Get-AppConfig -AppName "eStudy247"
Output:
Registry key created: HKCU:\SOFTWARE\eStudy247
Configuration saved for eStudy247
Version Theme AutoUpdate
------- ----- ----------
4.0 Light 1
Backup and Restore Registry Keys
# Export a registry key to a .reg file
reg export "HKCU\SOFTWARE\eStudy247" "C:\Backup\estudy247_backup.reg" /y
Write-Host "Registry exported."
# Import a .reg file back into the registry
reg import "C:\Backup\estudy247_backup.reg"

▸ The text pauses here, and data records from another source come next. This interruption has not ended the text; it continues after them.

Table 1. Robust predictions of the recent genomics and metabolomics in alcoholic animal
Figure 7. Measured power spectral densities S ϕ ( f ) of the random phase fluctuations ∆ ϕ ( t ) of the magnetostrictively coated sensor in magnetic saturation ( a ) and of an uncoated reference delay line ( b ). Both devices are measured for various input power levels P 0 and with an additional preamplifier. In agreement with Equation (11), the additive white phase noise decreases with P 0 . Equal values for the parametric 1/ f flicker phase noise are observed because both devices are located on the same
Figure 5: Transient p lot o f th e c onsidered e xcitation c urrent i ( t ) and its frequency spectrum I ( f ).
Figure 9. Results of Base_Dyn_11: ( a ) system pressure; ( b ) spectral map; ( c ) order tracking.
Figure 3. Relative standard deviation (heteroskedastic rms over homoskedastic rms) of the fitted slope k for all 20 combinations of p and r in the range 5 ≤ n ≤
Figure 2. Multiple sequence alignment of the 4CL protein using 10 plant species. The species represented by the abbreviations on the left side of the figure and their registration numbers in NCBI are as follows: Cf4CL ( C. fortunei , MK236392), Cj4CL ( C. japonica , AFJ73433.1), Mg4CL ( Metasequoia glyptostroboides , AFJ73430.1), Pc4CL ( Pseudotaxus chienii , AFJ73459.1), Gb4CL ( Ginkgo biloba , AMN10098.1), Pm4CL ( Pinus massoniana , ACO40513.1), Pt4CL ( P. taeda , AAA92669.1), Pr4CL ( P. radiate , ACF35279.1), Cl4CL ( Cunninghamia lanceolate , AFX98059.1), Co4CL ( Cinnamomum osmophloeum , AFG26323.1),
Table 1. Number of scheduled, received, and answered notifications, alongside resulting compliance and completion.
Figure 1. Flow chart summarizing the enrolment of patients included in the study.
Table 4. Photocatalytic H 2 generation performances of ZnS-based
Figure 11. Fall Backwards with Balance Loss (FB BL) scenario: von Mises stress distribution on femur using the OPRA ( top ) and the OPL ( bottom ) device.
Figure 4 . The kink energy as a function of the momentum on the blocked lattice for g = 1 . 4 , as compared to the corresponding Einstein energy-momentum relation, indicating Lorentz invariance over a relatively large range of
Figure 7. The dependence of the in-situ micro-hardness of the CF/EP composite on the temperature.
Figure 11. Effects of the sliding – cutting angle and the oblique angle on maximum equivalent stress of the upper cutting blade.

Write-Host "Registry restored."
Summary
PowerShell accesses the Windows Registry through the Registry provider, navigating HKLM: and HKCU: drives with the same cmdlets used for the file system. Get-ItemProperty and Get-ItemPropertyValue read registry data. New-Item creates keys. New-ItemProperty and Set-ItemProperty create and update values across all data types — strings, integers, binary, and multi-string. Remove-Item and Remove-ItemProperty delete keys and values. Registry automation is essential for software deployment, user configuration management, OS compliance auditing, and system hardening scripts.